Segment Start: Source passage

Steel industries commend the commitments taken by the members of the steel forum to create transparency in regional market and capacity evolutions and review capacity increases based on the agreed policy principles and recommendations set out in the Berlin Ministerial report.

However, the scale and persistence of excess capacity in the steel industry calls for more ambition in the transparency and policy-related work of the GFSEC.

The steel associations specifically call on participating governments of the forum to

Develop stronger disciplines on industrial subsidies and other support measures that contribute to excess capacity and distort markets

Uphold effective trade remedies to ensure a level playing field driven by market forces and fair trade

Deepen the analysis of the drivers of steel capacity expansions to expose subsidised or non-market driven investments

Make a reliable forecast for steel demand in the markets where investments are to be made

Add value to the transparency work by developing open communication and information to the public

Communicate to G20 Leaders on the need for expanded efforts to address the growing steel excess capacity crisis.

Segment End: Source passage
Segment Start: Data for review

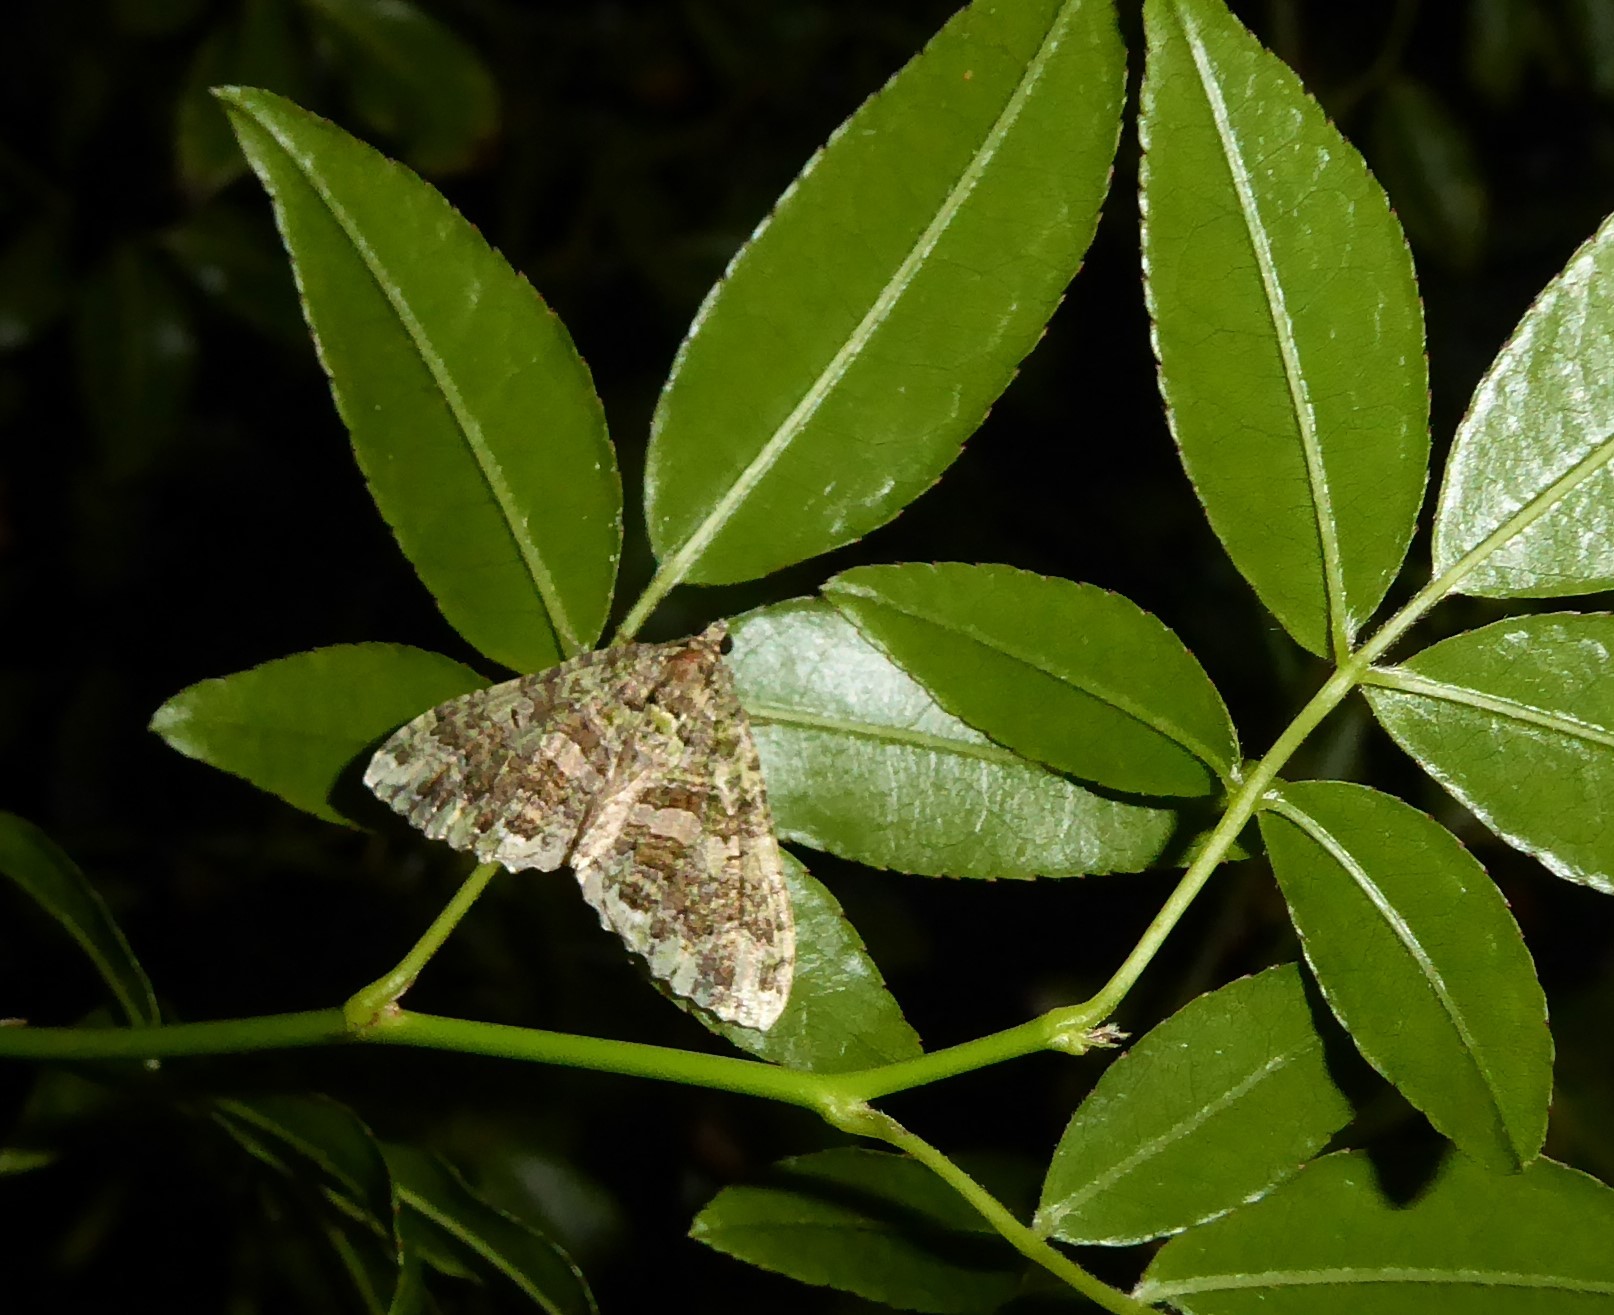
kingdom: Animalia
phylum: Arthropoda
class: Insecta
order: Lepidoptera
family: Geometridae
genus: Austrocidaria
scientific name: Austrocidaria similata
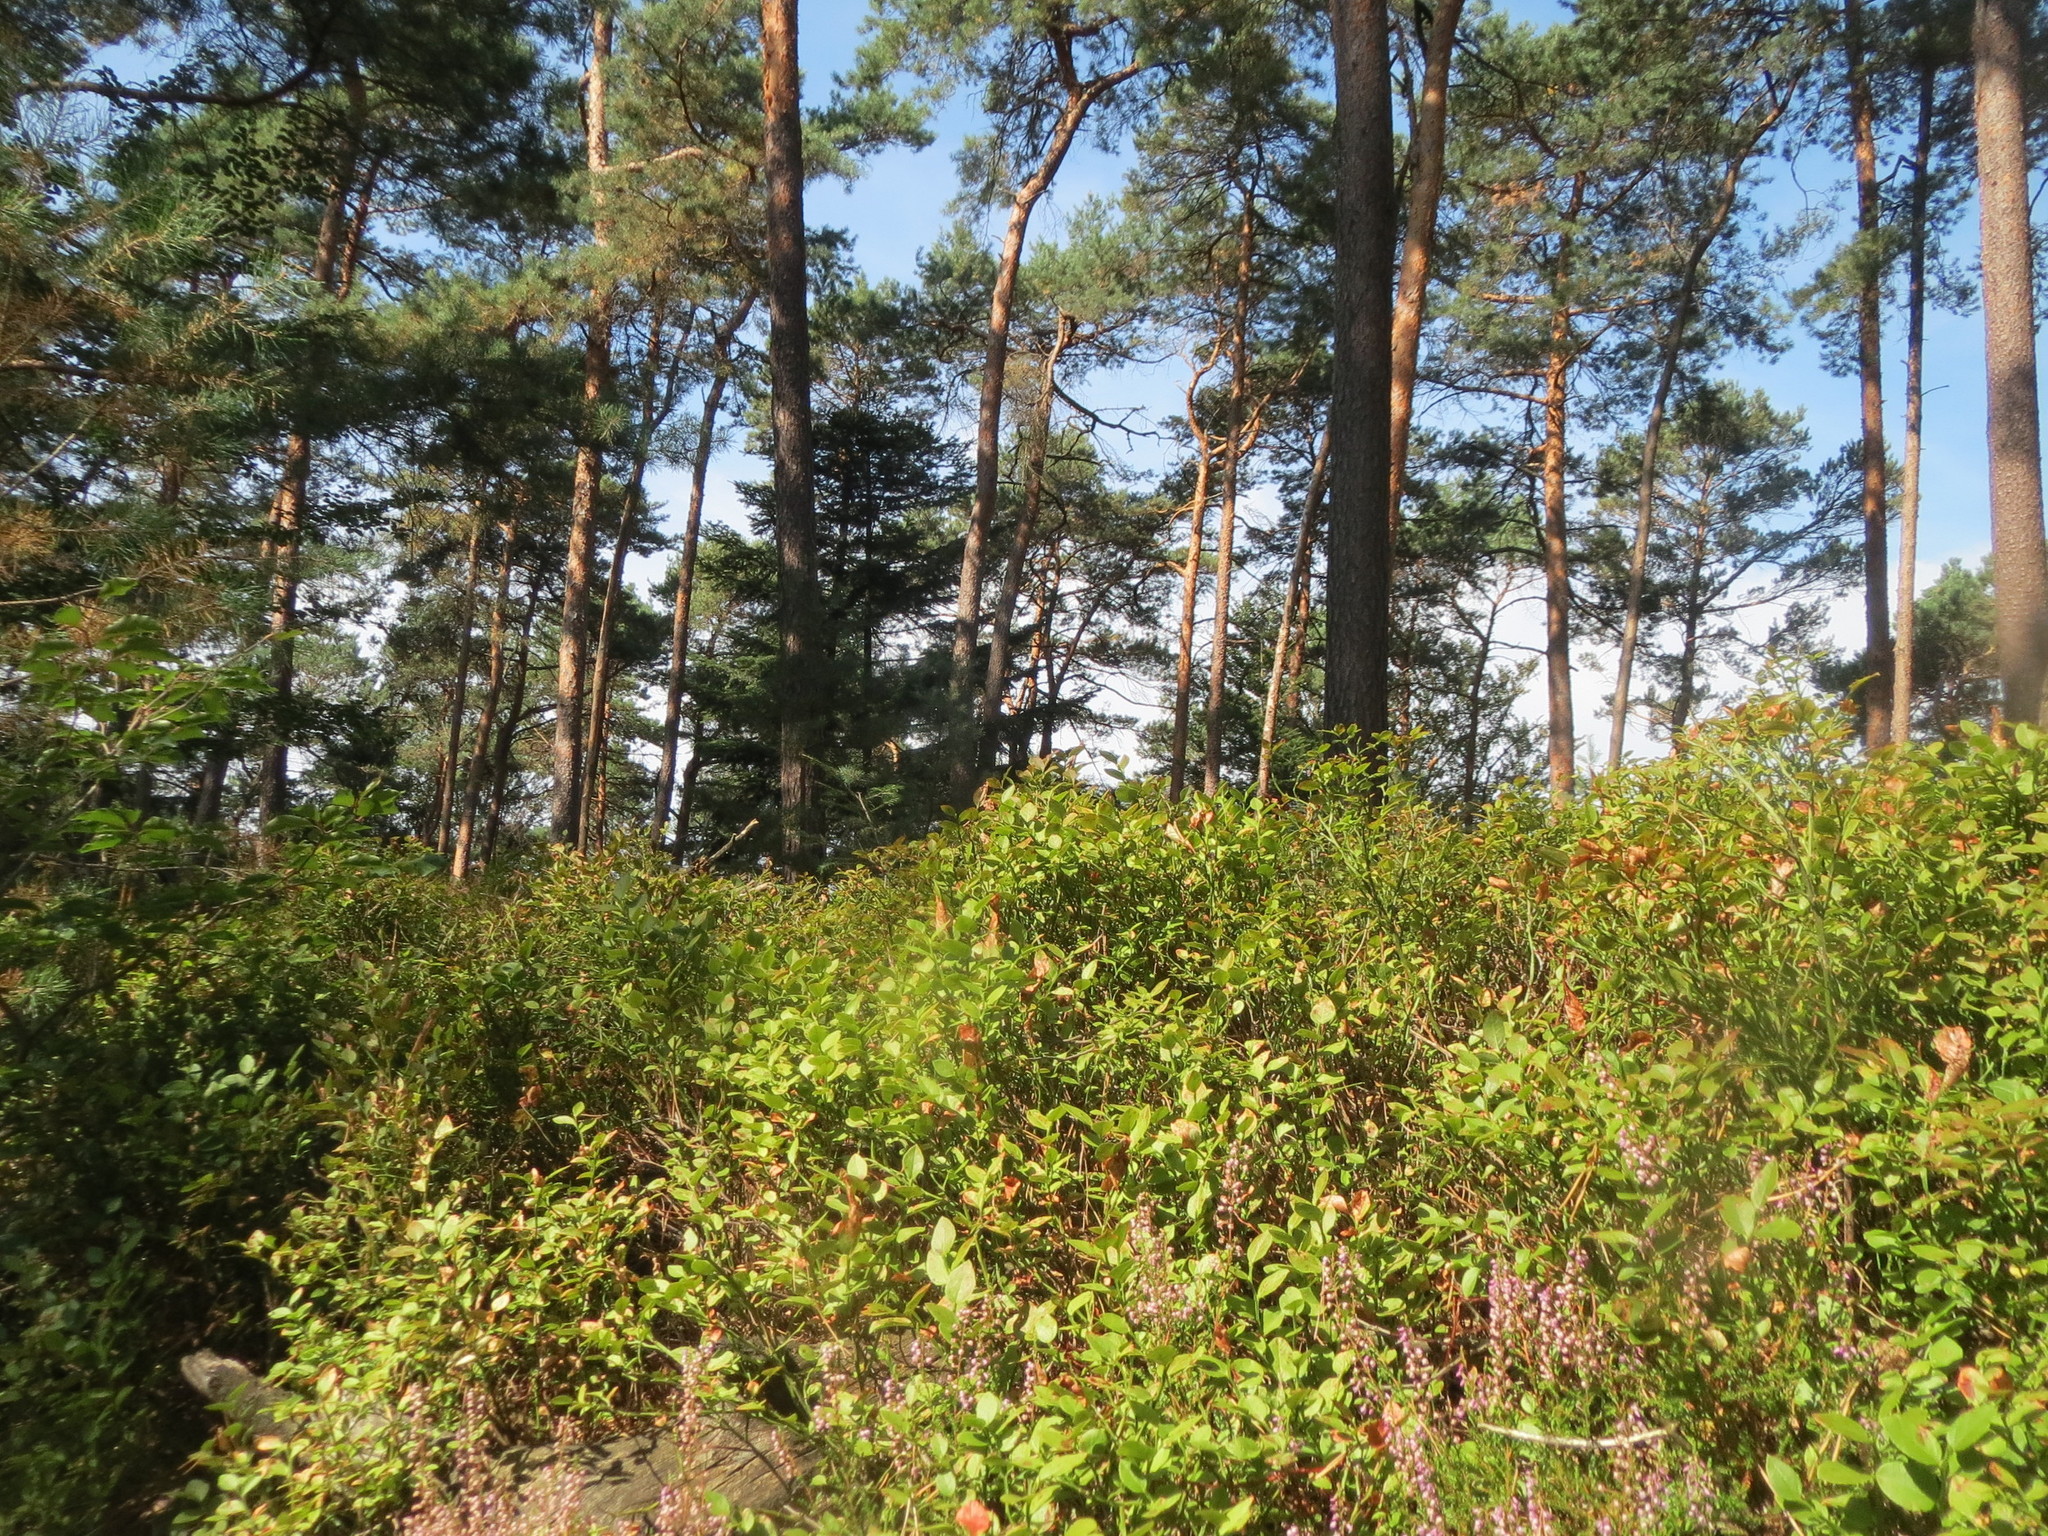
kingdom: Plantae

Segment End: Data for review

> _Exercise set_:
**a.** Answer the following from the statement on steel excess capacity:
(i) Which ministerial report sets out the agreed policy principles and recommendations?
(ii) Whose transparency and policy-related work is said to need more ambition?
(iii) To whom should governments communicate the need for expanded efforts?
**b.** Carry on the statement on steel excess capacity from its final sentence.
The data were gathered from a separate source.

> _Solved tasks_:
**a.**
(i) The Berlin Ministerial report
(ii) The GFSEC
(iii) G20 Leaders

**b.**
The steel associations also call on non-participating governments to resume active participation in the GFSEC’s work. Effectively addressing the global steel crisis is in the interest of all economies, steel producers, and steel consumers worldwide, and requires the active engagement of all G20 economies.

20 Associations - AISI, EUROFER, CSPA, CANACERO, SMA, Alacero, Brazil Steel Institute, JISF, Russian Steel, Turkish Steel Producers Association, ESTA, AMME, SAISI, KOSA, Ukrmetalurgprom, SSINA, CPTI, CFSBI, SEIFSA, Acero Argentino.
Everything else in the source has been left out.